Background

Powdery mildew of cereals, caused by Blumeria graminis, leads to significant yield loss (Spanu et al., 2010). The barley powdery mildew fungus B. graminis f. sp. hordei, is economically important, and one of the best studied powdery mildews (Both et al., 2005a; Bindschedler et al., 2009). This fungus is an obligate biotroph, which means it can only infect and propagate on living barley plants (Pedersen et al., 2012). Its asexual life cycle involves an intimate relationship with the host plant. Airborne conidia germinate on the host producing first a primary and then a secondary germ tube. The secondary germ tube develops an appressorium, from which a hyphal peg penetrates into an epidermal cell. Inside the cell, a penetration peg enlarges and forms a multidigitate feeding structure: the haustorium. This is surrounded by a plant-derived extrahaustorial membrane (Both et al., 2005b; Bindschedler et al., 2016).

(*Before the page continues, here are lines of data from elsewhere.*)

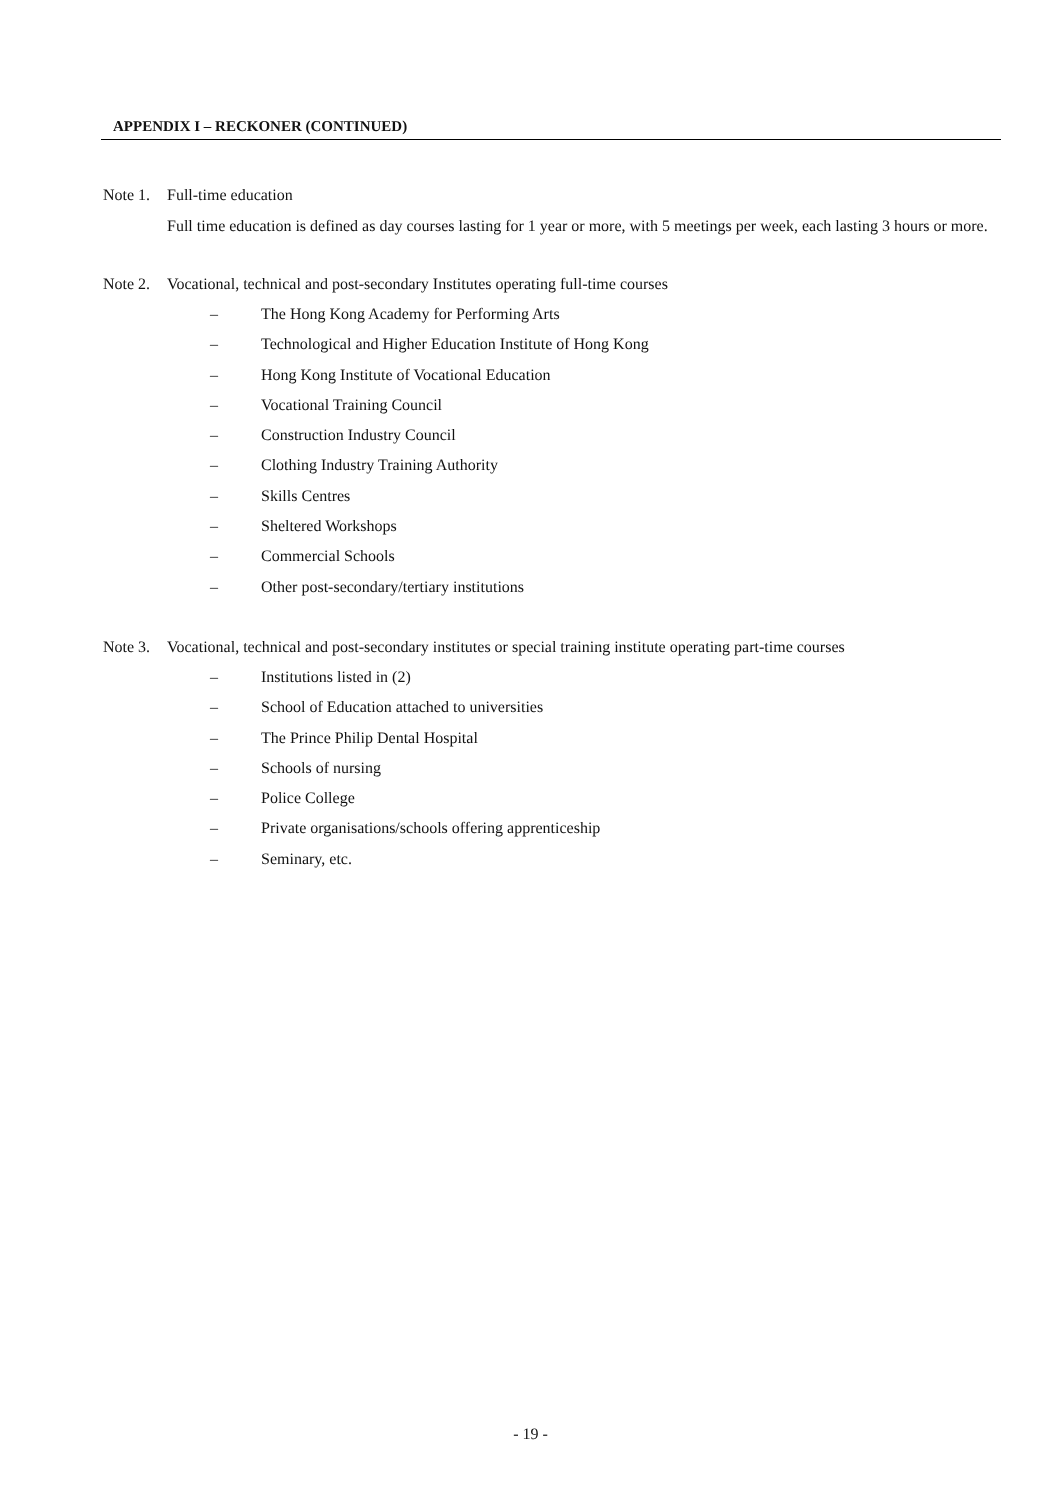APPENDIX I – RECKONER (CONTINUED)
Note 1.
Full-time education
Full time education is defined as day courses lasting for 1 year or more, with 5 meetings per week, each lasting 3 hours or more.
Note 2.
Vocational, technical and post-secondary Institutes operating full-time courses
– The Hong Kong Academy for Performing Arts
– Technological and Higher Education Institute of Hong Kong
– Hong Kong Institute of Vocational Education
– Vocational Training Council
– Construction Industry Council
– Clothing Industry Training Authority
– Skills Centres
– Sheltered Workshops
– Commercial Schools
– Other post-secondary/tertiary institutions
Note 3.
Vocational, technical and post-secondary institutes or special training institute operating part-time courses
– Institutions listed in (2)
– School of Education attached to universities
– The Prince Philip Dental Hospital
– Schools of nursing
– Police College
– Private organisations/schools offering apprenticeship
– Seminary, etc.
- 19 -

Several studies of B. graminis f. sp. hordei have characterized gene expression profiles and proteomics of this fungus (Bindschedler et al., 2011; Pennington et al., 2016). However, the obligate biotrophic nature of B. graminis poses exceptional challenges to the investigations of this fungus, especially the studies of haustoria. The intracellular haustorium and the extrahaustorial membrane constitute a special compartment, which is functionally essential for the interaction with the host (Wang et al., 2009; Pliego et al., 2013). Investigating haustoria is critical for further understanding the mechanism of nutrient uptake into the pathogen as well as plant-pathogen recognition. Therefore, obtaining purified haustoria from infected plants has the potential of contributing significantly to these studies.

Previously, the procedure for isolating haustoria from obligate biotrophs employed affinity chromatography on rust fungi (Catanzariti et al., 2006; Garnica et al., 2014). During the 1990s, several centrifugation-based methods were introduced to isolate powdery mildew haustoria from pea plants (Mackie et al., 1991; Testut et al., 1999). This method was then applied to powdery mildews of other plants, including Arabidopsis (Wang et al., 2009; Micali et al., 2011). More recently, a filtration and gradient centrifugation-based method was described to isolate powdery mildew haustoria from barley (Godfrey et al., 2009). The hallmark of these published methods is that they are relatively laborious and require several different kinds of isolation buffers, different sizes of steel meshes and multiple centrifugation steps. Besides, the isolation procedure was required to be performed on ice. In this protocol, we developed a simpler way to isolate B. graminis haustoria from infected barley leaves. Releasing of haustoria from plant cells is achieved by enzymatically degrading the epidermal cell walls, and the purification of haustoria by filtration through a nylon mesh. This method requires digestion of the host plant cell walls, a single filtration and one centrifugation step.